[Stored data]
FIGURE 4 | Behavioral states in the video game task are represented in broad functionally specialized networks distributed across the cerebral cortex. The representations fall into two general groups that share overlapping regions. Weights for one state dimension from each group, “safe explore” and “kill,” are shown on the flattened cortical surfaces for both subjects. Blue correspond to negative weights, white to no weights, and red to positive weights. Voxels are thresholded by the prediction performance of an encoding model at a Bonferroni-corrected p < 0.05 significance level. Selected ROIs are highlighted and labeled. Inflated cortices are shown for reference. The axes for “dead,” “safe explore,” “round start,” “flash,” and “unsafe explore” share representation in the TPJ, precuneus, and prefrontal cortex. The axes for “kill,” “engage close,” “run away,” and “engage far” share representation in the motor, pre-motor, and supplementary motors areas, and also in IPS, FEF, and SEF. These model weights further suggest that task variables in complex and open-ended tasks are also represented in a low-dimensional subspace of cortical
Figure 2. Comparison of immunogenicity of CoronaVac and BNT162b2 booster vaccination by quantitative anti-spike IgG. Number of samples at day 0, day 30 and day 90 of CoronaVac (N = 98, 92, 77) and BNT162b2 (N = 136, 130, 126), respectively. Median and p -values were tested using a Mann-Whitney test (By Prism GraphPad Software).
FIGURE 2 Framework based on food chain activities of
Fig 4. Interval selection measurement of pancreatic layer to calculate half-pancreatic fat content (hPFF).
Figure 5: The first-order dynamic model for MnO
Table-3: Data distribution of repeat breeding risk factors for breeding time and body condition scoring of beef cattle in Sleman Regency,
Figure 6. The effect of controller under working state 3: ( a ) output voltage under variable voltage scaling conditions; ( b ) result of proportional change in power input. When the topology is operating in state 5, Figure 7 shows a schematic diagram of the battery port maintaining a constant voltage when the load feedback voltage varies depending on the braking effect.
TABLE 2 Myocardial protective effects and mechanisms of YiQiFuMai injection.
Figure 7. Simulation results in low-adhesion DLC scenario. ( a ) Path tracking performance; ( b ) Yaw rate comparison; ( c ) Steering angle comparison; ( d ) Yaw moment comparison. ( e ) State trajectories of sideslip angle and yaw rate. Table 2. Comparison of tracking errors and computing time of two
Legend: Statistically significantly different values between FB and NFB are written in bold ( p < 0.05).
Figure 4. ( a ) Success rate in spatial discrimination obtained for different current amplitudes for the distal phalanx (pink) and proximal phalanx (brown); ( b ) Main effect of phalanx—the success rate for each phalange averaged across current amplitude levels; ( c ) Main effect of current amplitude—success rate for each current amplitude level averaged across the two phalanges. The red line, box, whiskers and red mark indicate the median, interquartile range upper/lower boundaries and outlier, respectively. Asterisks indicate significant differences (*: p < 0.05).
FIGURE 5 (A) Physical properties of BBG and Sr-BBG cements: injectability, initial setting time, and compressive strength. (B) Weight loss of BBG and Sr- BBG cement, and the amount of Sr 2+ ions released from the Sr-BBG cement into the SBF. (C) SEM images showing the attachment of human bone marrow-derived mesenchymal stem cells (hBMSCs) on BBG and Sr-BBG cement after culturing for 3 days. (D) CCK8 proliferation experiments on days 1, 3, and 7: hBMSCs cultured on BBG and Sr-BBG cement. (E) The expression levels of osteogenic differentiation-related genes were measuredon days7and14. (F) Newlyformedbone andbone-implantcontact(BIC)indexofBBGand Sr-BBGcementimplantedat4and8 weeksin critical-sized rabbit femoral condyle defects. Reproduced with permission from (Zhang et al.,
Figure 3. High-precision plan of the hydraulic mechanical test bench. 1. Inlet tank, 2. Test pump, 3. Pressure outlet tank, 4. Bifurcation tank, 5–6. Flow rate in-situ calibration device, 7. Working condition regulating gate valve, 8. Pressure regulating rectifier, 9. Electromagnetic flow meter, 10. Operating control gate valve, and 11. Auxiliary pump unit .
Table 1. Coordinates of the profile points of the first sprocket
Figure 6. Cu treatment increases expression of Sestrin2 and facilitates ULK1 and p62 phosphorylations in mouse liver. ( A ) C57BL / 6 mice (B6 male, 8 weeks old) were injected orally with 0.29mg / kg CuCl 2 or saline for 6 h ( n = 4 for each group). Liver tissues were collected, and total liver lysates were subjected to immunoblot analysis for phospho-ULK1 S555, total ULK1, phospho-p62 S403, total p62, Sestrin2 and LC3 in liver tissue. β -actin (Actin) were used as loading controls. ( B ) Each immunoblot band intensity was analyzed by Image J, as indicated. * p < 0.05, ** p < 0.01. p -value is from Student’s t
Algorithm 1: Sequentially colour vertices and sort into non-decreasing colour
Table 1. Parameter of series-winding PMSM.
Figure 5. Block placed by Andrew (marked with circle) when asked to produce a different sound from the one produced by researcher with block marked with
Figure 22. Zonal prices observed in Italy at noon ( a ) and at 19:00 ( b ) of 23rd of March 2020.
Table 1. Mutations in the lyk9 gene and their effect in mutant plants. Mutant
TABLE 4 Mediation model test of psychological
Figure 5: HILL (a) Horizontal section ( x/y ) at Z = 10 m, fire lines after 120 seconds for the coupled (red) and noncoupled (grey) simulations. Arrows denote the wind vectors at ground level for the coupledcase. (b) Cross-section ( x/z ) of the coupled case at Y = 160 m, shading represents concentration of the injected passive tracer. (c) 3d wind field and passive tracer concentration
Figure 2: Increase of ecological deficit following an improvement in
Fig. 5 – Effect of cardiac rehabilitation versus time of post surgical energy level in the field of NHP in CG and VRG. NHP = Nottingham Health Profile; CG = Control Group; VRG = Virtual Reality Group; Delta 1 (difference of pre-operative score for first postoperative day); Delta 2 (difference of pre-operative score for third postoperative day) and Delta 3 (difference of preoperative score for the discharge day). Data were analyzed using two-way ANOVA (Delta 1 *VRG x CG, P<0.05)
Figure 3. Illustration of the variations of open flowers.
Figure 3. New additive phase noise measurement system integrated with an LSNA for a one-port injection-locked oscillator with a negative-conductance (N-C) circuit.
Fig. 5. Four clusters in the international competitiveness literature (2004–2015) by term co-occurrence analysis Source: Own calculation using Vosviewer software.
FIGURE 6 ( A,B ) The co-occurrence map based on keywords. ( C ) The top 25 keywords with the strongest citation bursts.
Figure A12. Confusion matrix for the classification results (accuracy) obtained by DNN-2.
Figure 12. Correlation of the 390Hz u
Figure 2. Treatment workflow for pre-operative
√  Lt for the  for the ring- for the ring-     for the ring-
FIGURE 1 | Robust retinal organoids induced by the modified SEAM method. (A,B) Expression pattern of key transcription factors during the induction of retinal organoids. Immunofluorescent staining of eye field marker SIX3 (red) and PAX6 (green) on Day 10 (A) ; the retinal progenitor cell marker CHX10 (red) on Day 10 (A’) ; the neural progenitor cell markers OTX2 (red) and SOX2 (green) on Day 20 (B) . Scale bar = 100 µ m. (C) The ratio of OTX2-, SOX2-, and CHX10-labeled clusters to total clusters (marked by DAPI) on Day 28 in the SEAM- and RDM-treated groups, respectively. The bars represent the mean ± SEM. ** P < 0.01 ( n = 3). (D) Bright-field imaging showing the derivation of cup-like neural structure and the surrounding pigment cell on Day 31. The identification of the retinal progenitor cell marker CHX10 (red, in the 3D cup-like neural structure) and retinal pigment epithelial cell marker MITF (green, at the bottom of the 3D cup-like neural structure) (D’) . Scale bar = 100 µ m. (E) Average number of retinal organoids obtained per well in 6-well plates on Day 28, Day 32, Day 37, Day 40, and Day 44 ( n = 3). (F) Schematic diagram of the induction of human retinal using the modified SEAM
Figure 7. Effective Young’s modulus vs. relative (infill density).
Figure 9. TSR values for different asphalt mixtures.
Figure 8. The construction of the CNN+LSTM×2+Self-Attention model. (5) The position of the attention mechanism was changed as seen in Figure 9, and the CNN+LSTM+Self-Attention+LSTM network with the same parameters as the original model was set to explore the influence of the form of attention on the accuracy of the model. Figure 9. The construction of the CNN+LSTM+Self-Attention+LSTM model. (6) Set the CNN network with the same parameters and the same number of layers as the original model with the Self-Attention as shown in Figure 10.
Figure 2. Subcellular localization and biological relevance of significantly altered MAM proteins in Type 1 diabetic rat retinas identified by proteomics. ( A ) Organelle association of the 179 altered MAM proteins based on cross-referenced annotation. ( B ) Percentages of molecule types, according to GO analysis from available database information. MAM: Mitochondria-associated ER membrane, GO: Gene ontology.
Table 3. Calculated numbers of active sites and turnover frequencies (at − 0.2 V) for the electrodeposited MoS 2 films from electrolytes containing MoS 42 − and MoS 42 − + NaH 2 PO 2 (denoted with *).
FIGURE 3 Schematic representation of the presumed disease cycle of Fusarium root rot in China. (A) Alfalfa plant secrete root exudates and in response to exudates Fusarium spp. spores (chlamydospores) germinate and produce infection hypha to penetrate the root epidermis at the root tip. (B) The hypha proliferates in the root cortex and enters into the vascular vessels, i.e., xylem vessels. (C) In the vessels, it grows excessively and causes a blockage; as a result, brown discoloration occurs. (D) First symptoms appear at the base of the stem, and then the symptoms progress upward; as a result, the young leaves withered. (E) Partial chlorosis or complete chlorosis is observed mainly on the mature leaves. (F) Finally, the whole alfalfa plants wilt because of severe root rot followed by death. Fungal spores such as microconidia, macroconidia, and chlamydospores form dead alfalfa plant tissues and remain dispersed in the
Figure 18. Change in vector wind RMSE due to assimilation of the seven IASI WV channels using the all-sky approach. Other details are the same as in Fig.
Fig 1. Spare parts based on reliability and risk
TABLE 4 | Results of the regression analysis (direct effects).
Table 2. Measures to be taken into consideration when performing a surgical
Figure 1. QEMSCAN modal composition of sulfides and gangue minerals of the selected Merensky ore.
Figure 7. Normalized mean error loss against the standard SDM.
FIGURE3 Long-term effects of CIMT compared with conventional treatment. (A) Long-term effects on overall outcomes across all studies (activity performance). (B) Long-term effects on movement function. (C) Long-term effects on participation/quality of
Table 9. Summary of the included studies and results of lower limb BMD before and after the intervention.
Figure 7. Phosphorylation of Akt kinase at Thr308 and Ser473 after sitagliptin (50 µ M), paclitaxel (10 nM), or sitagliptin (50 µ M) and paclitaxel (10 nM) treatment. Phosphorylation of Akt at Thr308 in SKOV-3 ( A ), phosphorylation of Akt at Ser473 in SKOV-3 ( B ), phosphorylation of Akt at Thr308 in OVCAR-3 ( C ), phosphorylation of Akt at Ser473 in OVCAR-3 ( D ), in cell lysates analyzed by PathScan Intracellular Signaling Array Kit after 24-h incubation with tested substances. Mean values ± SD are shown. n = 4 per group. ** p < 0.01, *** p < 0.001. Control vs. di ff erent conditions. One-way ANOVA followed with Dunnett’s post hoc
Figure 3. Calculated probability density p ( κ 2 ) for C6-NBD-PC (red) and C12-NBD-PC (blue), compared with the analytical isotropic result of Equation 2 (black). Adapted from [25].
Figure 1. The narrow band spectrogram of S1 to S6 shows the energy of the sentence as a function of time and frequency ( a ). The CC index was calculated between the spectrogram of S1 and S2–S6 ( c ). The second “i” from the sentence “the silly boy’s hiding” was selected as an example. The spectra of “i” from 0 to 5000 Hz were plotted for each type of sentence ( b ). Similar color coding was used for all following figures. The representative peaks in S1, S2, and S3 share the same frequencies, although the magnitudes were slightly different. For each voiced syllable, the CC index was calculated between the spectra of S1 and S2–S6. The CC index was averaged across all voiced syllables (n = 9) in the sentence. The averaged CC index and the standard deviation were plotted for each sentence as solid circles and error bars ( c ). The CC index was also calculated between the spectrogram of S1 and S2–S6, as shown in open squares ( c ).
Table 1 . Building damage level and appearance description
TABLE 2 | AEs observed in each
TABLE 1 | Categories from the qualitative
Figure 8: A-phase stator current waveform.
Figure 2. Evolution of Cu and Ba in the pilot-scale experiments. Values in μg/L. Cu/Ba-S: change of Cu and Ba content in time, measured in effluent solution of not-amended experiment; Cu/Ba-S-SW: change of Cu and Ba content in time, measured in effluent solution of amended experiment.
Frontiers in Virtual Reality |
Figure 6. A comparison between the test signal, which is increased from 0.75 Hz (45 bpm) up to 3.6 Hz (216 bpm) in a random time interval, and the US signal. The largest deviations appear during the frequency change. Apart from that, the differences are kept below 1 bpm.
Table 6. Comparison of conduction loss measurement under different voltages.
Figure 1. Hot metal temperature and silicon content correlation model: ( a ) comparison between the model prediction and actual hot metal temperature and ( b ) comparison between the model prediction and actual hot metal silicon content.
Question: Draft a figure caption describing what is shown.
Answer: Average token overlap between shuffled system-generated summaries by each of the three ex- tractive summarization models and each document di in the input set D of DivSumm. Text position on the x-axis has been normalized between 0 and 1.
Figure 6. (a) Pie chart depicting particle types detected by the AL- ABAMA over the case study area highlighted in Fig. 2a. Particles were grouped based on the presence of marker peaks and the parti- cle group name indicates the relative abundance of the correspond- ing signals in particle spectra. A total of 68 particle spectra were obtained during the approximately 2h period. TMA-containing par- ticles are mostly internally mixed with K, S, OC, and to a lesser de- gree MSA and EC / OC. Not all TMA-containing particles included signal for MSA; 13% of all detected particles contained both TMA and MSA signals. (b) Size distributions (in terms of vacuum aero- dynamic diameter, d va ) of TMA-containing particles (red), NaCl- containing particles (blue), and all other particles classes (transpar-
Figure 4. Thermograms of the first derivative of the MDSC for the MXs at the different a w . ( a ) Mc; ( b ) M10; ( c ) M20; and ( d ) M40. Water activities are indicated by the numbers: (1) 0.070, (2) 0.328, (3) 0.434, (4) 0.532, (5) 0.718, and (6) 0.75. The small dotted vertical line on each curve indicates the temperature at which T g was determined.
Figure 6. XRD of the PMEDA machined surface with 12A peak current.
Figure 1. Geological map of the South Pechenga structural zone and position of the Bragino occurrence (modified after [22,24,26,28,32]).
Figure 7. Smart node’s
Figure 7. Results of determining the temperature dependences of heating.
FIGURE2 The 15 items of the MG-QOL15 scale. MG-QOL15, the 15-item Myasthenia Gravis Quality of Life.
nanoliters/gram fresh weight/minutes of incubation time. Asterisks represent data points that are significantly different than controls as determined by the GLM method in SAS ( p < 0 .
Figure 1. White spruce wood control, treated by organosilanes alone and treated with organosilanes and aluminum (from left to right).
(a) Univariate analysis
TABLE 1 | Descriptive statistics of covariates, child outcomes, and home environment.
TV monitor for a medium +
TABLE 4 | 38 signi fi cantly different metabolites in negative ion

**What the exercise asks**
What is needed is each line from the records with the word "surgical" in it.

**Exercise answer**
Fig. 5 – Effect of cardiac rehabilitation versus time of post surgical energy level in the field of NHP in CG and VRG. NHP = Nottingham Health Profile; CG = Control Group; VRG = Virtual Reality Group; Delta 1 (difference of pre-operative score for first postoperative day); Delta 2 (difference of pre-operative score for third postoperative day) and Delta 3 (difference of preoperative score for the discharge day). Data were analyzed using two-way ANOVA (Delta 1 *VRG x CG, P<0.05)
Table 2. Measures to be taken into consideration when performing a surgical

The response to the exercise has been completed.